Jürgen war nie ein Läufer gewesen, sein Sport waren Ballsportarten und da besonders jene, bei denen es auf Vorahnung und schnelle Reflexe ankam, egal ob es Tennis, Volleyball oder Tischtennis war. Mit Ausdauersportarten hatte er es nie. Im Gegensatz zu Meli, sie liebte Laufen, Radfahren und Schwimmen. Es war nicht so, dass Jürgen keine Ausdauer hatte, das stimmte so nicht, er mochte diese Sportarten nicht.

Jetzt hatte er allerdings so große Sehnsucht nach Meli, dass er sich sein Sportgewand anzog und Melis Laufrunde in Gegenrichtung anlief in der Hoffnung, sie früher zu treffen als zu Hause.

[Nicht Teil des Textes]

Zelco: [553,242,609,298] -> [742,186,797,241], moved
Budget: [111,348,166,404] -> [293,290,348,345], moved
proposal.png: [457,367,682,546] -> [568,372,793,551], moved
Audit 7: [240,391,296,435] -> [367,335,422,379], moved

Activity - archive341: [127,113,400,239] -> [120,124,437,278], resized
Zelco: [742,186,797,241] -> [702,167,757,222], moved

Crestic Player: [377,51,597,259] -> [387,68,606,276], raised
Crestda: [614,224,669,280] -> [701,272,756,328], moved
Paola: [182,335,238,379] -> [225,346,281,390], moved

Gemächlich setzte er Laufschritt um Laufschritt, versuchte, seinen Kopf freizubekommen von den seelischen Belastungen der letzten Tage. Immer wieder sah er auf seine Uhr, versuchte die Zeiten mit Melis Zeiten zu korrelieren, hoffte minütlich auf das Auftauchen eines wippenden blonden Haarschopfs. Endlich sah er weit vor sich einen hellen Haarschopf um eine Kurve biegen. Das machte in Jürgen neue Kräfte frei, sofort erhöhte er sein Tempo, um so schnell wie möglich bei Meli zu sein. Kaum hatte er sie erreicht, stoppte er sie, indem er ihr um den Hals fiel.

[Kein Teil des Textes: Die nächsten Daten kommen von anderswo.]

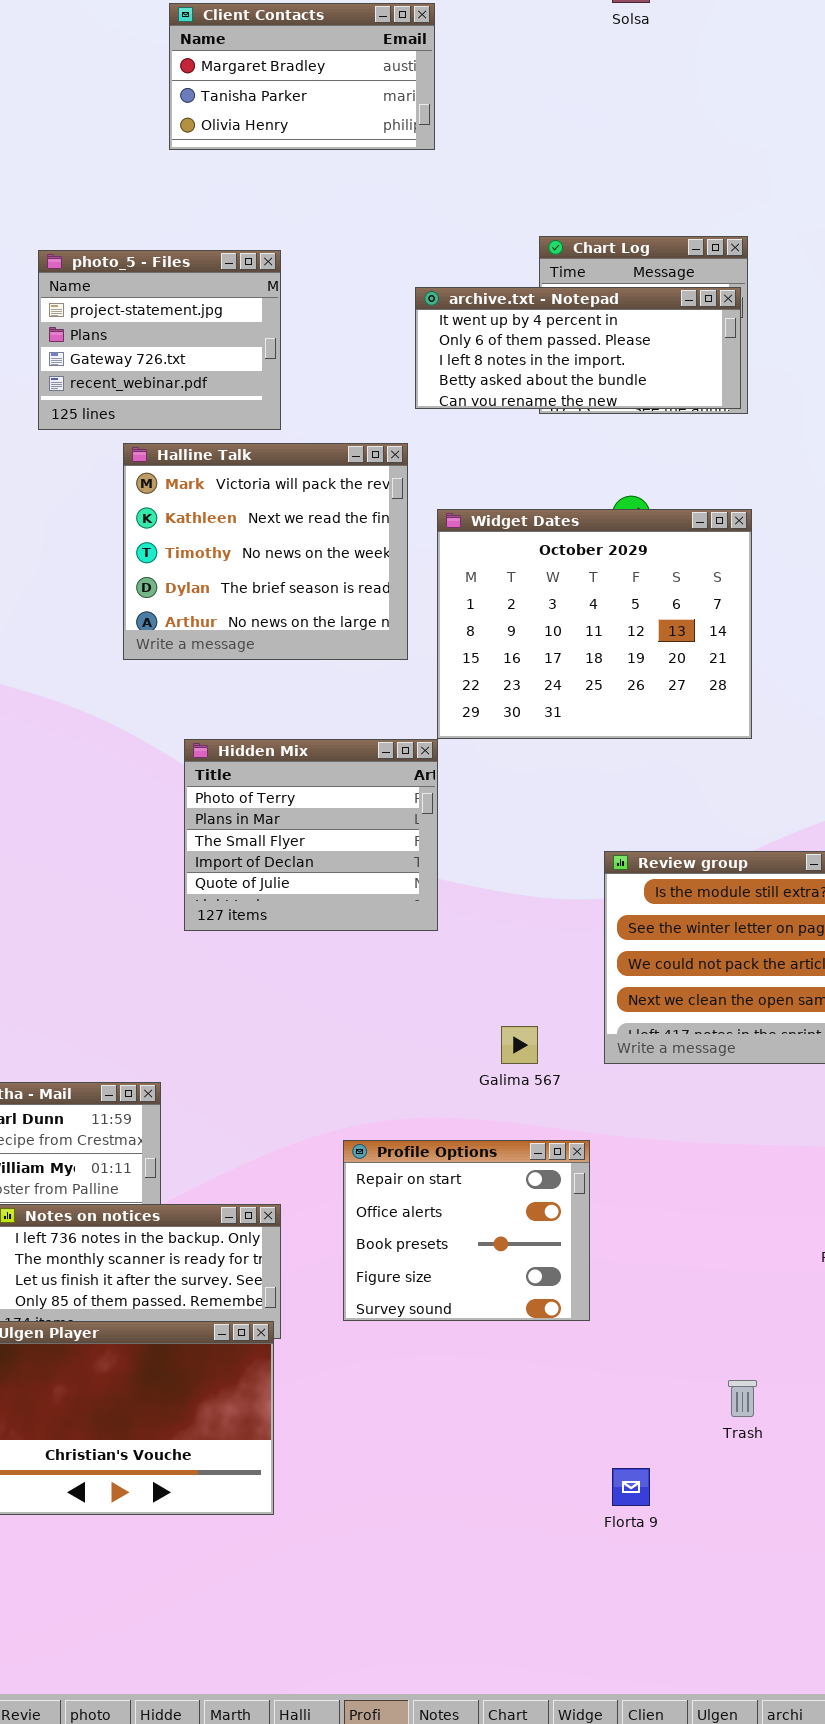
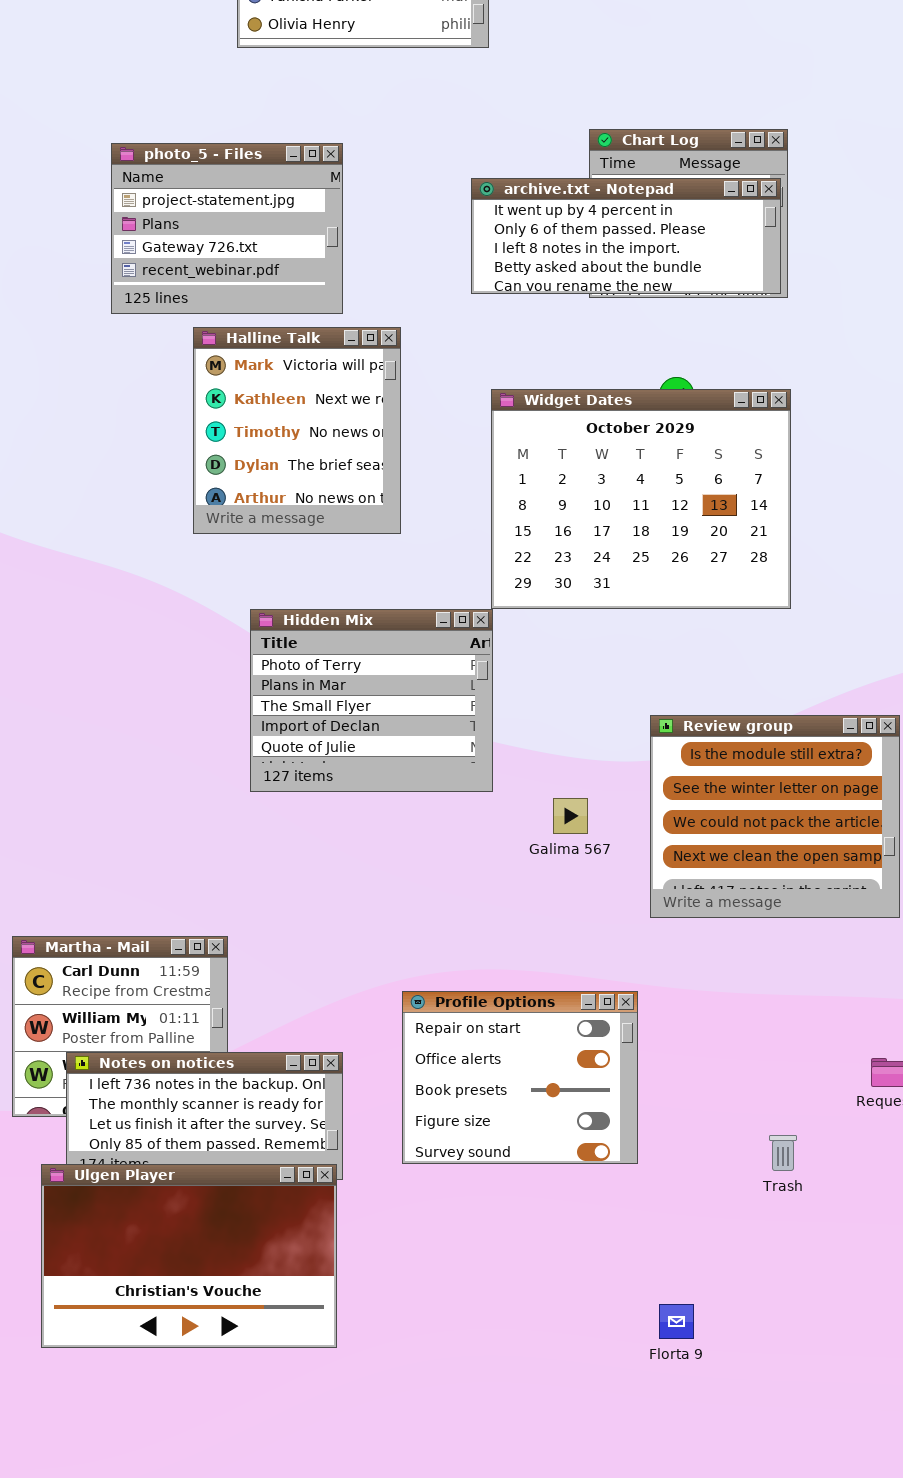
Halline Talk: [123,443,408,660] -> [193,327,401,534], resized
Galima 567: [501,1026,538,1064] -> [553,798,588,834], moved
Trash: [728,1380,757,1417] -> [769,1135,797,1171], moved

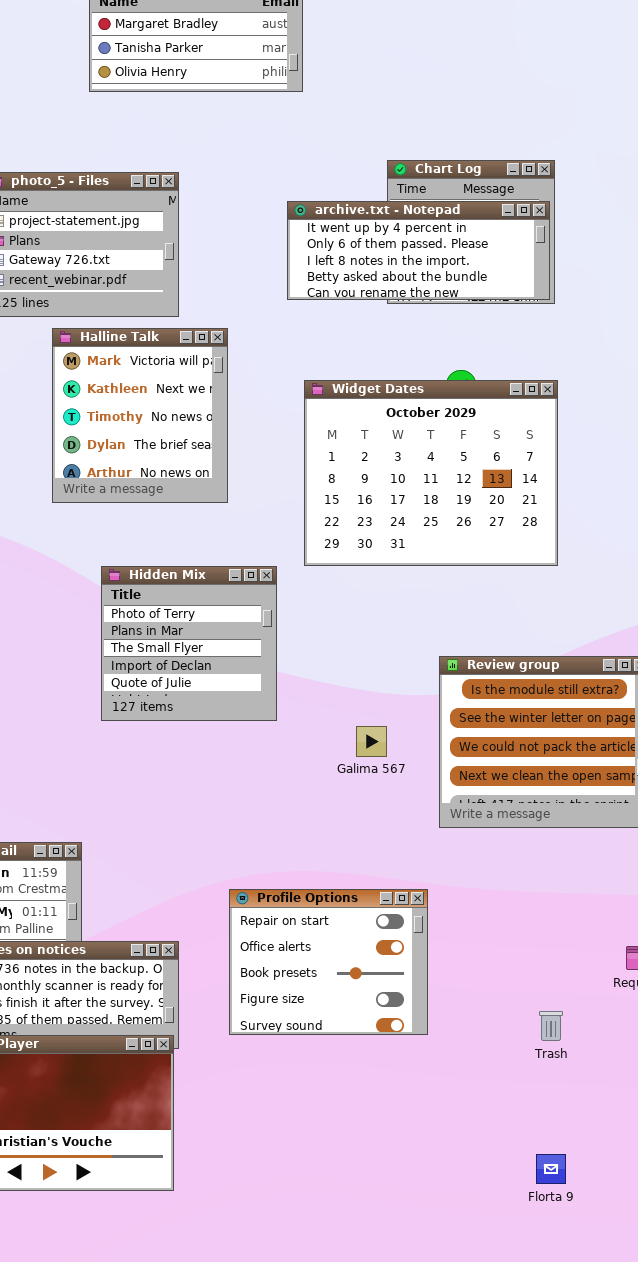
Hidden Mix: [250,609,493,792] -> [101,566,277,721], resized
Florta 9: [659,1304,694,1339] -> [536,1154,566,1184], moved

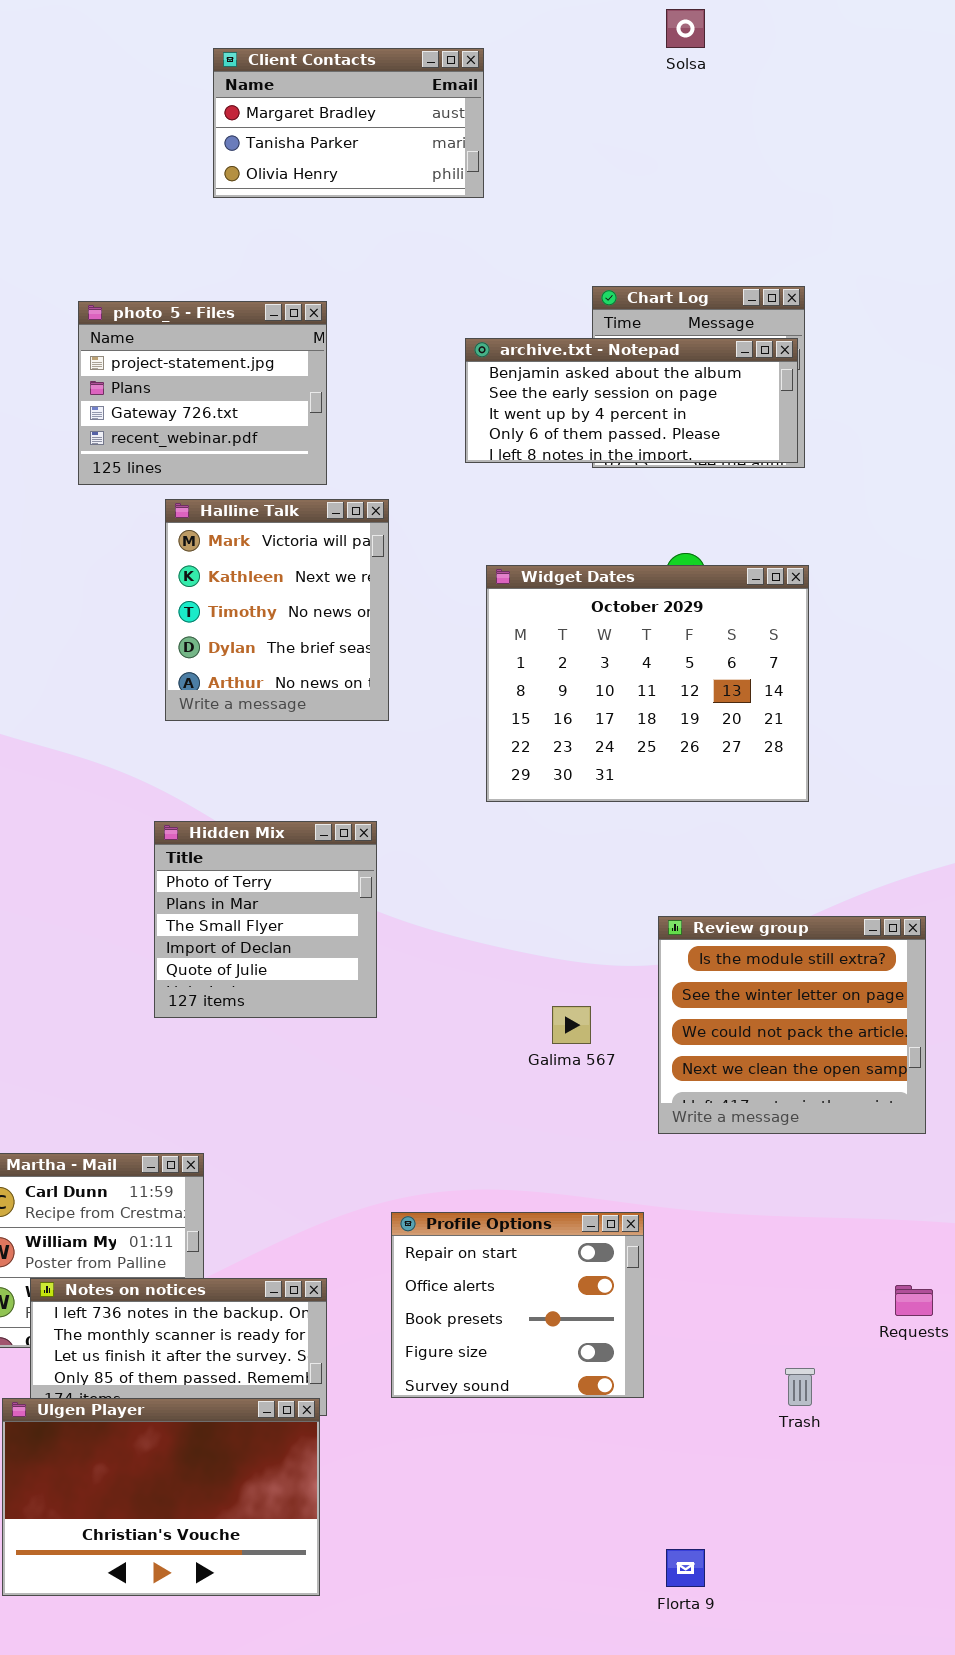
archive.txt - Notepad: [287,201,550,300] -> [465,338,798,463], scrolled up 2 rows
Hidden Mix: [101,566,277,721] -> [154,821,377,1018], moved
Florta 9: [536,1154,566,1184] -> [666,1549,705,1587], moved

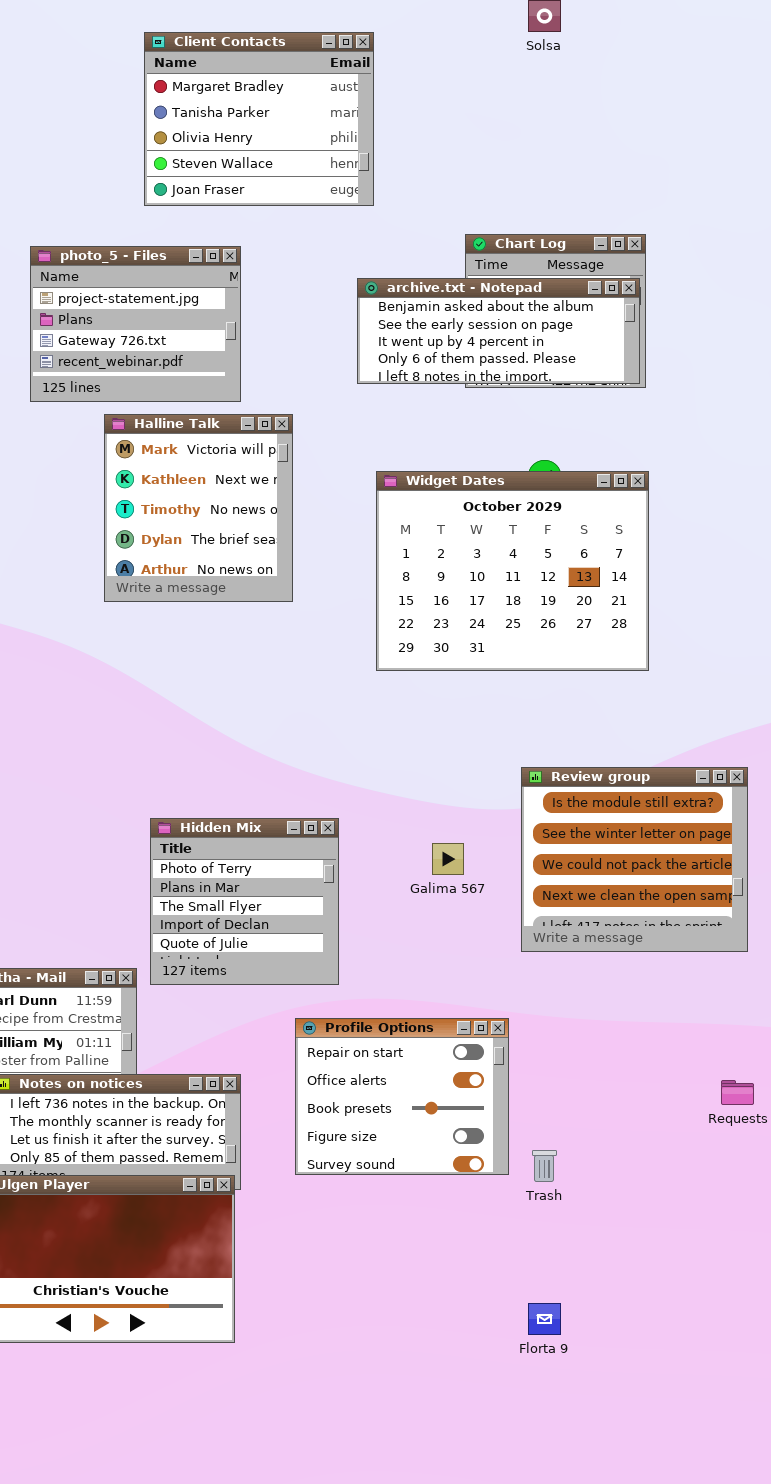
Client Contacts: [213,48,484,198] -> [144,32,374,206], resized
Hidden Mix: [154,821,377,1018] -> [150,818,339,985], moved
Trash: [785,1368,815,1406] -> [532,1150,557,1182], moved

»Mann, Jürgen«, grummelte daraufhin Meli, »jetzt bringst du mich aus meinem Rhythmus, was ist denn los mit dir?«

»Ich liebe dich, mein Schatz«, keuchte Jürgen in ihr Ohr, »ich wollte so schnell wie möglich bei dir sein.«

»Ich liebe dich ja auch«, antwortete Meli leicht säuerlich, »hätte die Begrüßung trotzdem nicht warten können, bis ich zu Hause bin?«

»Entschuldige, Meli.« Jürgen kam sich töricht vor. »Ich dachte, es wäre eine nette Überraschung.«

»War es ja auch«, beschwichtigte Meli, »wir hätten aber auch einfach gemeinsam weiterlaufen können und nicht hier stehenbleiben.«

»Du hast recht, mein Liebling.« Jürgen tat seine Aktion jetzt wirklich leid. »Dann los«, sagte er und setzte sich in Bewegung.

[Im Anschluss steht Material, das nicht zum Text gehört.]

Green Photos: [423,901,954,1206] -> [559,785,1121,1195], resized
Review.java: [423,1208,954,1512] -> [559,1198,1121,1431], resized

Gemächlich liefen sie zu ihrem Haus und stellten sich gemeinsam unter die Dusche. Dort konnte sich Jürgen nicht mehr halten, begann Meli zu liebkosen, zu küssen. Meli wehrte sich anfangs, ließ dann aber Jürgens Liebkosungen unter lautem Auflachen zu. Glücklich und entspannt lümmelten sie sich nach der Dusche auf ihr Sofa, jeder ein volles Glas Sekt in der Hand.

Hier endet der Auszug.